Klick FM (DYBE)
- Bacolod; Philippines;
- Broadcast area: Northern Negros Island, parts of Iloilo and Guimaras
- Frequency: 106.3 MHz
- Branding: Klick FM 106.3

Programming
- Languages: Hiligaynon, Filipino
- Format: Classic hits, OPM
- Network: Klick FM

Ownership
- Owner: Quest Broadcasting Inc.
- Operator: 5K Broadcasting Network
- Sister stations: through 5K: 101.5 K5 News FM

History
- First air date: 1993
- Former names: Killerbee (1993–2013) Magic (2013–2022) K-Five (2022–2023)
- Call sign meaning: Bee (former monicker)

Technical information
- Licensing authority: NTC
- Power: 10,000 watts
- ERP: 17,000 watts

= DYBE =

Radio station in Bacolod, Philippines

DYBE (106.3 FM), broadcasting as Klick FM 106.3, is a radio station owned by Quest Broadcasting Inc. and operated by 5K Broadcasting Network.

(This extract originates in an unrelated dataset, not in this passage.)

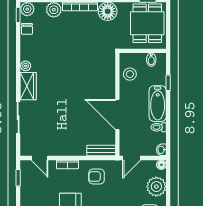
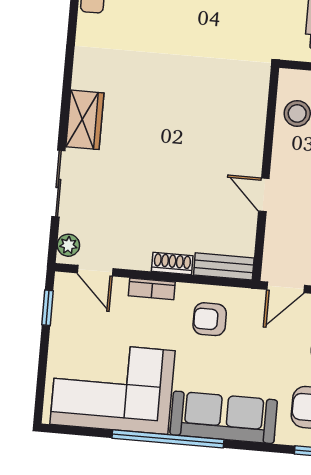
plant: (26, 66) -> (68, 245), moved
door: (117, 115) -> (264, 195), width x0.53
shoe rack: (76, 151) -> (172, 263), added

Its studios and transmitter are located at Puentebella Subd., Purok 5, Brgy. Taculing, Bacolod.

==History==
DYBE first signed on the air in 1993 as Killerbee 106.3 with a Top 40 format. On April 29, 2013, this station, along with the other Killerbee stations, were relaunched under the Magic moniker (adopted from its then-parent station). It went off the air sometime in 2022.

In November 2022, the station returned to the airwaves as K-Five under the management of 5K Broadcasting Network, which operates 103.9 Radyo Bandera Sweet FM. It airs a classic hits format. In September 2023, it rebranded as Klick FM.